Alí y Siaka son sólo dos ejemplos del enorme reto que tiene ante sí el Gobierno de Angela Merkel con los alrededor de 60.000 menores de edad no acompañados que han solicitado asilo desde enero de 2015 y también de las dificultades con que topan estos adolescentes para salir adelante, cuando por fin creían que habían llegado a su meta.

"En Berlín el problema es muy grande. Que a un joven le toque una plaza (en una institución especializada) es una lotería. Muy pocos tienen esa oportunidad. Actualmente hay miles de jóvenes en hostales, algunos hasta más de un año solos. Y hay un trabajador social por cada 120 jóvenes", señala Leonie Jacobi, coordinadora de la ONG Paul Gerhardt Werk.

Estos jóvenes, insisten los expertos, necesitan un apoyo que va mucho más allá de la ayuda material que proporciona el Estado alemán, que cubre el alojamiento, la educación, la manutención y la salud.

"Los jóvenes que están ahora en hostales reciben un euro por día, un billete de transporte público y comida, pero por lo demás los dejan todo el día solos. Esto es, no tienen lugar en un colegio, nadie los atiende y ellos mismos tienen que cuidarse", apunta Jacobi.

Incluso jóvenes como la guineana Kodiatou Kaba, que tiene 19 años y lleva cuatro en Berlín, necesitan aún de respaldo externo de profesionales para salir adelante, reclama la nueva red de colectivos "not alone" (no solos), que promueven el apoyo a estos jóvenes.

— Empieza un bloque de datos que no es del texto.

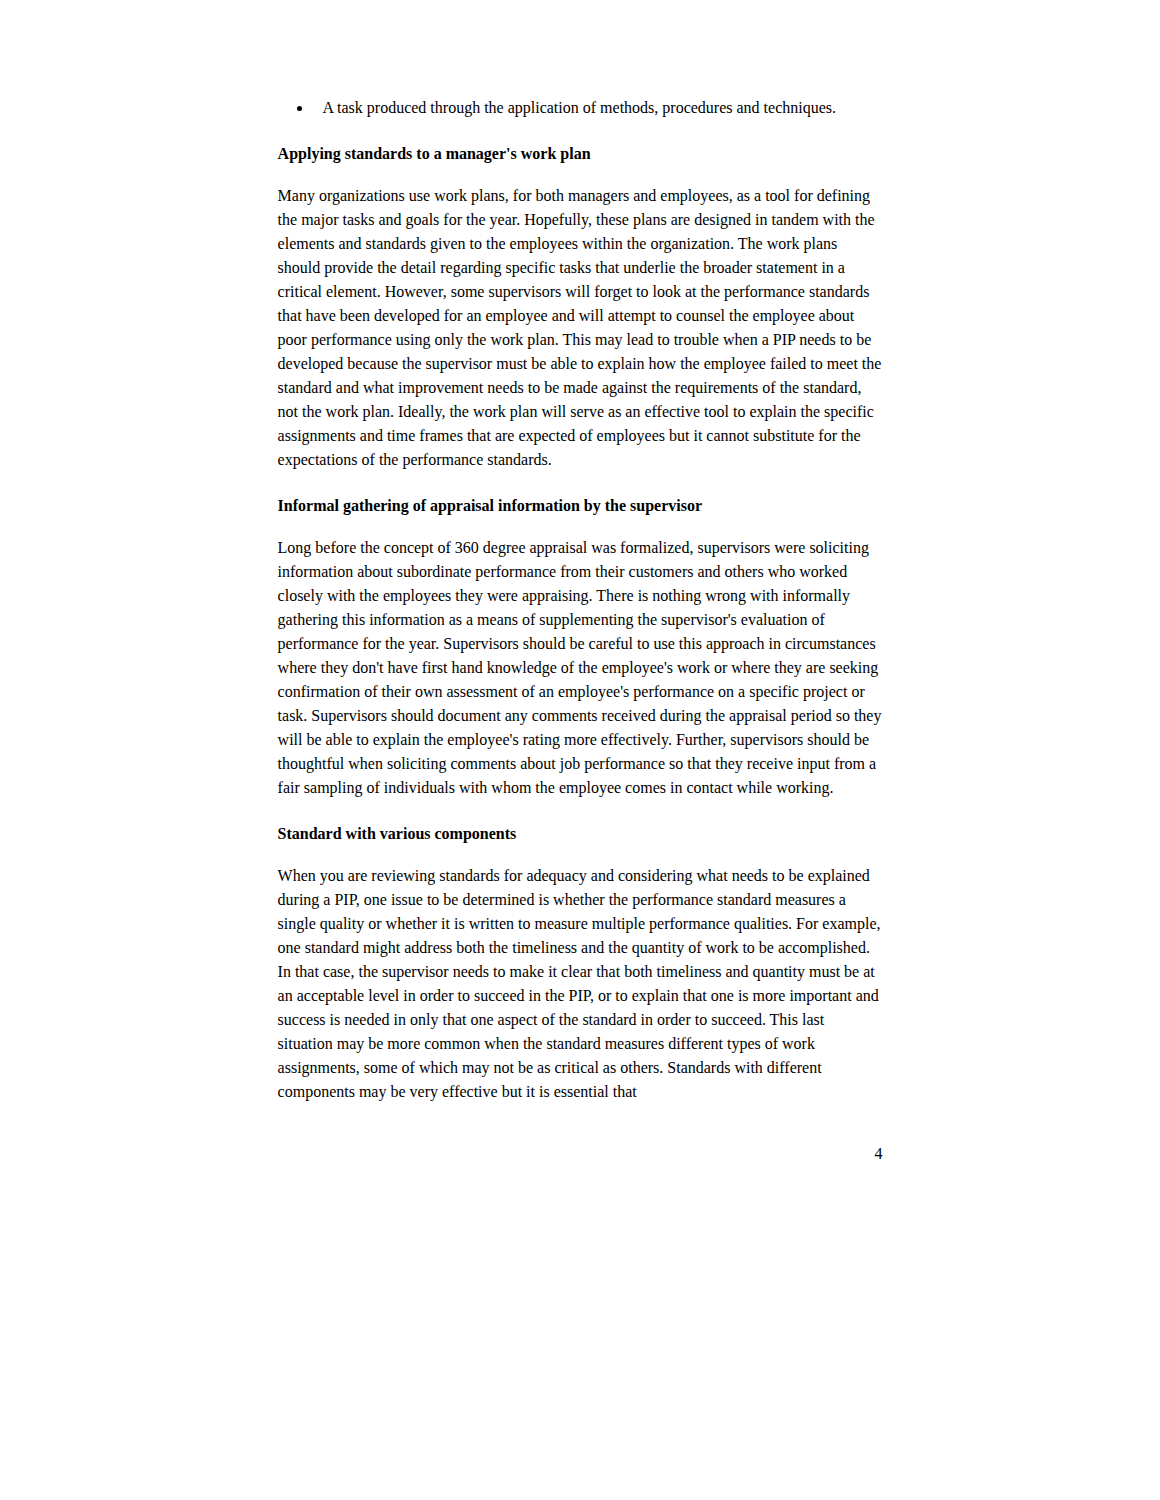A task produced through the application of methods, procedures and techniques.
Applying standards to a manager's work plan
Many organizations use work plans, for both managers and employees, as a tool for defining the major tasks and goals for the year. Hopefully, these plans are designed in tandem with the elements and standards given to the employees within the organization. The work plans should provide the detail regarding specific tasks that underlie the broader statement in a critical element. However, some supervisors will forget to look at the performance standards that have been developed for an employee and will attempt to counsel the employee about poor performance using only the work plan. This may lead to trouble when a PIP needs to be developed because the supervisor must be able to explain how the employee failed to meet the standard and what improvement needs to be made against the requirements of the standard, not the work plan. Ideally, the work plan will serve as an effective tool to explain the specific assignments and time frames that are expected of employees but it cannot substitute for the expectations of the performance standards.
Informal gathering of appraisal information by the supervisor
Long before the concept of 360 degree appraisal was formalized, supervisors were soliciting information about subordinate performance from their customers and others who worked closely with the employees they were appraising. There is nothing wrong with informally gathering this information as a means of supplementing the supervisor's evaluation of performance for the year. Supervisors should be careful to use this approach in circumstances where they don't have first hand knowledge of the employee's work or where they are seeking confirmation of their own assessment of an employee's performance on a specific project or task. Supervisors should document any comments received during the appraisal period so they will be able to explain the employee's rating more effectively. Further, supervisors should be thoughtful when soliciting comments about job performance so that they receive input from a fair sampling of individuals with whom the employee comes in contact while working.
Standard with various components
When you are reviewing standards for adequacy and considering what needs to be explained during a PIP, one issue to be determined is whether the performance standard measures a single quality or whether it is written to measure multiple performance qualities. For example, one standard might address both the timeliness and the quantity of work to be accomplished. In that case, the supervisor needs to make it clear that both timeliness and quantity must be at an acceptable level in order to succeed in the PIP, or to explain that one is more important and success is needed in only that one aspect of the standard in order to succeed. This last situation may be more common when the standard measures different types of work assignments, some of which may not be as critical as others. Standards with different components may be very effective but it is essential that
4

Kaba, quien rechaza hablar de su turbio pasado, tiene planes en la cabeza, pero repite de forma llamativa, como sus amigos Alí y Siaka, expresiones como "si todo sale bien", "ojalá o "si es posible", dejando entrever incertidumbre y necesidad de una guía adulta.

Kaba, Siaka y Alí tratan, como pueden, de mantener contacto con sus familiares, pese a las dificultades y la distancia. La reagrupación es un sueño aún más lejano.

"No pueden venir aquí. No lo conseguirían. Yo soy joven, estoy solo, puedo hacerlo. Pero ellos no, son cuatro personas", explica Alí.